As the Republican Party looks to appeal to an increasingly less white and more ethnically diverse electorate, Jindal appears uninterested in playing up his ethnic background as he considers a 2016 presidential bid.
“I think this whole thing is silly. I think the left is obsessed with race. I think that the reality is, one of the dumbest ways we divide people is by skin color,” Jindal said.
“I will give you permission in every picture you run of me, every story you run about me, you have my permission to put a disclaimer, to put a note that, I’m not white.”
Jindal’s parents immigrated to the United States from India in the early 1970s, some months before the second-term governor was born.
“We’re all Americans, and one of the great things — one of the great aspects of our country is that we’ve been a melting pot, it shouldn’t matter whether you came here five minutes ago or 100 years ago, we’re all Americans and that’s the important thing,” he said.
Jindal indicated he would make a final decision on whether to run for the White House some time in the next few months.
“My wife and I continue to think about it,” he said. “Who is the next president is not as important and what the next president does. We face serious challenges. I think this is an election that will be a serious election, not just about who can tell the best jokes or deliver the best speech.”
The Republicans bring additional diversity to the presidential field with Florida Sen. Marco Rubio, whose parents came to the U.S. from Cuba, Texas Sen. Ted Cruz, whose father also came from Cuba, and African-Americans Ben Carson, retired neurosurgeon, and businesswoman and 2010 California Senate candidate Carly Fiorina.

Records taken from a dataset
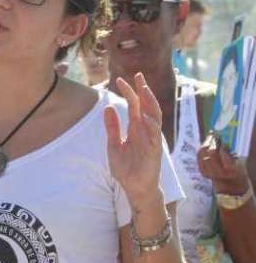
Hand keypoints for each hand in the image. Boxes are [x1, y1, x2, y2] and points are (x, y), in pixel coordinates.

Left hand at [105, 73, 163, 205]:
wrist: (134, 187)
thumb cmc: (126, 168)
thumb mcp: (114, 145)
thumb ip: (112, 127)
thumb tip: (108, 108)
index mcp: (136, 128)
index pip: (135, 105)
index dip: (129, 92)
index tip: (120, 80)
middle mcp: (145, 131)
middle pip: (147, 106)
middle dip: (143, 90)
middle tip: (138, 75)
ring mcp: (152, 139)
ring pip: (155, 116)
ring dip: (150, 103)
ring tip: (144, 89)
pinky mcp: (154, 151)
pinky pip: (155, 136)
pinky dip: (151, 126)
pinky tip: (145, 117)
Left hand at [198, 132, 252, 195]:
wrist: (229, 184)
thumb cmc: (237, 170)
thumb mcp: (239, 162)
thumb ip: (231, 153)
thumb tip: (222, 140)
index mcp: (230, 170)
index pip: (223, 155)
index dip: (222, 146)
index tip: (223, 140)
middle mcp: (218, 172)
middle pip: (211, 153)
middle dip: (212, 142)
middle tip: (215, 134)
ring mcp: (208, 172)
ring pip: (202, 153)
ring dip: (206, 143)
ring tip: (210, 137)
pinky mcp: (202, 171)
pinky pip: (199, 156)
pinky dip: (202, 149)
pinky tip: (206, 144)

QUESTIONS
- 1) Repeat the passage about Jindal word for word from "Jindal indicated he" to "candidate Carly Fiorina.".
- 2) According to the passage about Jindal, from which country did his parents immigrate to the United States, and when?
The items have nothing to do with what is asked here.

SOLUTIONS TO THE TASKS
- 1)
Jindal indicated he would make a final decision on whether to run for the White House some time in the next few months.
“My wife and I continue to think about it,” he said. “Who is the next president is not as important and what the next president does. We face serious challenges. I think this is an election that will be a serious election, not just about who can tell the best jokes or deliver the best speech.”
The Republicans bring additional diversity to the presidential field with Florida Sen. Marco Rubio, whose parents came to the U.S. from Cuba, Texas Sen. Ted Cruz, whose father also came from Cuba, and African-Americans Ben Carson, retired neurosurgeon, and businesswoman and 2010 California Senate candidate Carly Fiorina.

- 2) From India, in the early 1970s.